Work to complete
A) According to the passage on insurgency in Africa, how many coups took place across the continent between 1965 and 1970?
B) Retype the part of the passage on insurgency in Africa starting at "The strategic" and ending at "come and go.".
C) Write the next few sentences of the passage on insurgency in Africa, picking up after its final sentence.

Passage for review
During the first decade of independent rule in the 1960s, African
leaders were highly vulnerable to overthrow by riots in the streets
or rebellion in the barracks. Between 1965 and 1970, there were
50 coups across the continent. Recognizing these threats, African
leaders learned how to protect their personal safety by importing
a security apparatus from a friendly major power, and how to control
the capital city by employing some combination of co-optation and
coercion: typically, subsidized food prices and ruthless policing.
Driven out
of the cities, armed opposition groups desperately sought alternate
strategies. Many turned to some form of Maoist insurgency-protracted
war from a rural base. Using this strategy, a revolution could begin
with only a small band of fighters cultivating political support
among peasants in the countryside. The next step was to provoke
the central state to overplay its advantage in the tools of coercion.
By launching hit-and-run attacks against government military and
economic targets, and then blending back into the peasantry, insurgent
strategy was designed to call down a hail of government violence
on the heads of its own peasant supporters. The net political effect,
the insurgents hoped, would be to drive the peasants into their
hands. Because they began from a position of weakness, insurgents
intentionally protracted war over years or decades in order to buy
time to build themselves up and wear the government down.
To a would-be
revolutionary, the appeal of protracted war was its adaptability
to a variety of ideological colors and political purposes. In Africa,
it served successfully in anti-colonial struggles against France
in Algeria, against Portugal in Angola, Mozambique, and Guinea-Bissau,
and against the white government of Rhodesia. Ethiopia, Sudan, and
Somalia sponsored insurgencies against each other in the Horn of
Africa. The African National Congress attempted to use insurgency
against the apartheid regime of South Africa but failed to establish
a territorial base within the country. Instead, South African Defense
Forces turned the tables by sponsoring insurgencies against the
front-line states of Angola and Mozambique that supported the ANC.
Insurgency has always required an ideological component. In spite
of the Maoist genealogy of the strategy, however, it need not be
drawn from the political left. Nationalist, anti-communist, or ethnic
ideologies would often do.
The strategic
face-off between rebel insurgents and government counterinsurgents
produced the distinctive features of war in Africa during the 1970s
and 1980s: rural locus of violence, large-scale famine, and massive
population movement. Both sides used the rural civilian population
as weapons and targets. This explanation challenges the conventional
view that attributes African war during the period to arbitrary
colonial borders and superpower interference. The inherited colonial
boundaries were indeed arbitrary. But no one has drawn an alternate
"peace map" of Africa that could command general consensus
and end conflict. In addition, the same boundaries have seen several
different waves of military strategy come and go.

Collected material

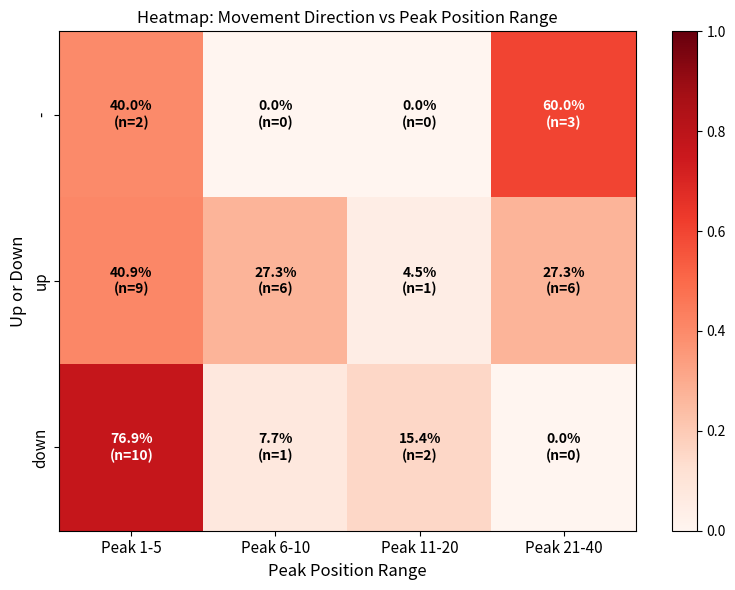

Between Peak 1-5 and Peak 6-10, which series saw the biggest shift?

down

Written responses
A) There were 50 coups.

B)
The strategic
face-off between rebel insurgents and government counterinsurgents
produced the distinctive features of war in Africa during the 1970s
and 1980s: rural locus of violence, large-scale famine, and massive
population movement. Both sides used the rural civilian population
as weapons and targets. This explanation challenges the conventional
view that attributes African war during the period to arbitrary
colonial borders and superpower interference. The inherited colonial
boundaries were indeed arbitrary. But no one has drawn an alternate
"peace map" of Africa that could command general consensus
and end conflict. In addition, the same boundaries have seen several
different waves of military strategy come and go.

C)
Outside powers
indeed amplified and financed African internal conflicts by providing
weapons, training, and finance to favored proxies However, the sponsors
did not dictate the strategy. When they had the opportunity during
the first decade after African independence, outside powers preferred
to compete using cheaper, quicker techniques, such as assassination,
military coup, and mercenaries. Instead, the face of war in Africa
during the 1970s and 1980s reflected the clash between the strategy
of protracted war chosen by rebels of widely varied ideologies against
corrupt police states that lacked control of the countryside and
the strategy of counterinsurgency with which those governments
responded.
Humanitarian
Analog
If
the face of war is determined primarily by the political-military
strategies chosen by warriors, then other international inputs can
be understood as contributing to the context for that strategic
choice. This is precisely how humanitarianism must be analyzed.
The human carnage created by insurgency and counterinsurgency in
Africa attracted international humanitarians to rescue the victims.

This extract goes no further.